From 8f847fa8fae0460c6bf8e8d7a9bcf96a44305033 Mon Sep 17 00:00:00 2001
From: Youssef Kashef <youssef.kashef@gmail.com>
Date: Fri, 29 Jan 2016 19:21:48 +0100
Subject: [PATCH] tranpose parameter added to IP layer to support tied weights
 in an autoencoder. Arguments to matrix multiplication function are
 conditioned on this parameter, no actual transposing takes place.

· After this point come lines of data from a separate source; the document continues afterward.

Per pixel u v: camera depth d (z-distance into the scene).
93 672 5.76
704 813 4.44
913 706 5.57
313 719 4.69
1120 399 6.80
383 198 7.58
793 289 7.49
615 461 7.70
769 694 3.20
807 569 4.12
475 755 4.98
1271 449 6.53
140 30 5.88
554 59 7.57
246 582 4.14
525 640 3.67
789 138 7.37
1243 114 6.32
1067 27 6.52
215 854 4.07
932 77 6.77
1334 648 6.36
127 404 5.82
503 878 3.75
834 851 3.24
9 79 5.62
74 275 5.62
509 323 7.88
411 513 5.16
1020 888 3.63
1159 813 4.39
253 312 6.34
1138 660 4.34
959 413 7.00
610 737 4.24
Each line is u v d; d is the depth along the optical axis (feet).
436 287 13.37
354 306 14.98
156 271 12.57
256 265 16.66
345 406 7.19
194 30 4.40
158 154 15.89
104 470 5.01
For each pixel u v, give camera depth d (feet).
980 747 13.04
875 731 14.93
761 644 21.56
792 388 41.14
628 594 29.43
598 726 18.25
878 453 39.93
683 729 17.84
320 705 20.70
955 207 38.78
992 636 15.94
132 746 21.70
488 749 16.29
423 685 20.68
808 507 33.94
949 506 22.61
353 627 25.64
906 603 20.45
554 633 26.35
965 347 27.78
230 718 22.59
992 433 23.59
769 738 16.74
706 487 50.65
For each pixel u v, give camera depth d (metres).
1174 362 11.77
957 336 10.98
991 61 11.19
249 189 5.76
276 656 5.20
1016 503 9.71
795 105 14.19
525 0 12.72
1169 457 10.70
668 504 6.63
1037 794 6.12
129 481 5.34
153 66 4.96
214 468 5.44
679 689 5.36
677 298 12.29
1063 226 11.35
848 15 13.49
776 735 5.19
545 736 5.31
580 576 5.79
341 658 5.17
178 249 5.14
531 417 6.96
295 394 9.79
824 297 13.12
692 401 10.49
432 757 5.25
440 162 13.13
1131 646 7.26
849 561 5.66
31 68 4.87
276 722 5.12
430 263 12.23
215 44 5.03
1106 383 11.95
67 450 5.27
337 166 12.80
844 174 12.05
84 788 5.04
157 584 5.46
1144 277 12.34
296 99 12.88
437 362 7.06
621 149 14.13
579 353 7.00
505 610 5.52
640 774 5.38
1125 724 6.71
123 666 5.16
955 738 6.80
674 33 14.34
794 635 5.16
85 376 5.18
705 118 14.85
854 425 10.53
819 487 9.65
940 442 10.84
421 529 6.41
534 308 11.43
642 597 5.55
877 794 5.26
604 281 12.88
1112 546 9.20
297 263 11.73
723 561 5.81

test ip gradient computation with transpose on
---
 include/caffe/layers/inner_product_layer.hpp |   1 +
 src/caffe/layers/inner_product_layer.cpp     |  42 ++++-
 src/caffe/layers/inner_product_layer.cu      |  31 +++-
 src/caffe/proto/caffe.proto                  |   5 +
 src/caffe/test/test_inner_product_layer.cpp  | 240 +++++++++++++++++++++++++++
 5 files changed, 304 insertions(+), 15 deletions(-)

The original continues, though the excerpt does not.